Celle-ci devrait pourtant, d’ici à 2030, représenter 60% de l’objectif de 27% d’énergie consommée d’origine renouvelable fixé par la Commission européenne. Or, soutiennent les ONG, Bruxelles se serait totalement trompé en calculant son coût, faute d’avoir anticipé la chute des prix des énergies éoliennes, géothermiques et solaires et en privilégiant des hypothèses économiques défavorables aux technologies gourmandes en capital.
Le bois-énergie dévisse
« En se basant sur les coûts réels du bois-énergie, sa part (bois, déchets, résidus, granulés) passerait de 60% en 2014 à 46% en 2030, ce qui invalide les prévisions de la Commission à 63% », estiment les ONG, qui en profitent pour encourager la Commission à délaisser la production d’électricité à la base de bioénergie faute de rendement suffisant.
L’éolien et le solaire au zénith
Quels seraient, alors, les scénarios les plus payants en la matière pour 6 pays (France, Allemagne, Suède, Espagne, Pologne, Grande-Bretagne), se sont interrogées les associations?
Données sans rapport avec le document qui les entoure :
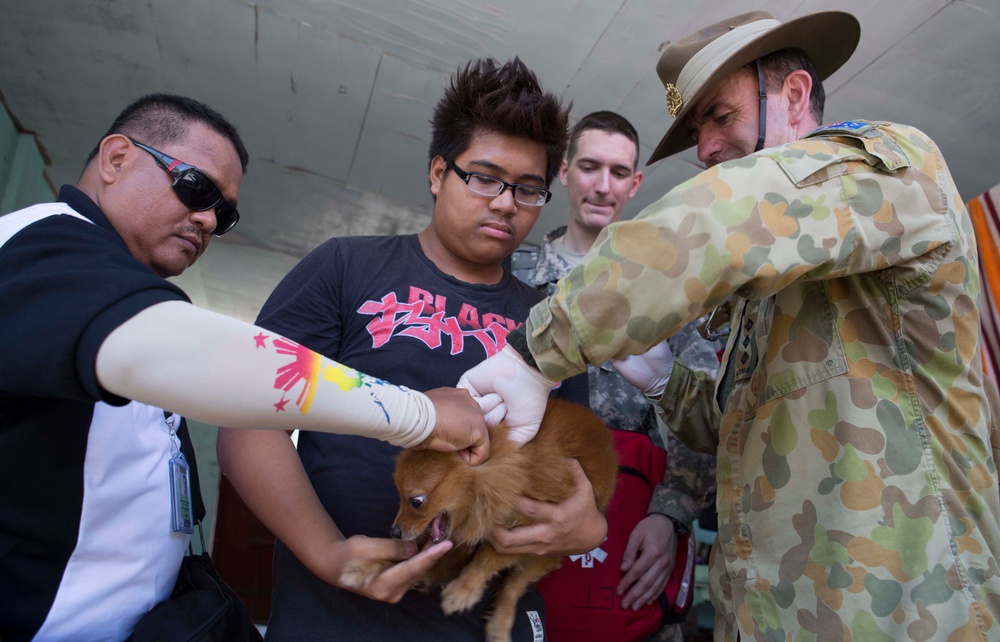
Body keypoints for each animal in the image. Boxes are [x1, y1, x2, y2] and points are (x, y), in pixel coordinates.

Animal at [342, 396, 616, 640]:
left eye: (416, 501)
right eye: (398, 495)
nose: (395, 532)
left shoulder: (530, 535)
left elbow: (487, 559)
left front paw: (464, 589)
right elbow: (414, 551)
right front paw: (369, 567)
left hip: (546, 556)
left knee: (513, 587)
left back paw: (499, 624)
Évidemment, l’avenir est plein d’incertitudes…
Demande énergétique amenée à évoluer, coûts des technologies variables d’un pays à l’autre, circonstances géographiques très diverses, poids de la main d’œuvre, coûts du crédit en 2030… Les projections sont périlleuses, prévient le cabinet de conseil hollandais, qui admet la nécessité d’appliquer une forte marge d’erreur à ses chiffres. S’en suivent des calculs qui intéresseront les archi-spécialistes.
Un message s’impose toutefois: tous pays confondus, l’éolien et le solaire s’imposent, leur coût étant le plus compétitif. La part de l’énergie éolienne dans la production d’énergie devrait s’accroître d’un facteur 2,5 entre 2014 et 2030, pendant que celle de l’énergie solaire pourrait être quintuplée sur la même période.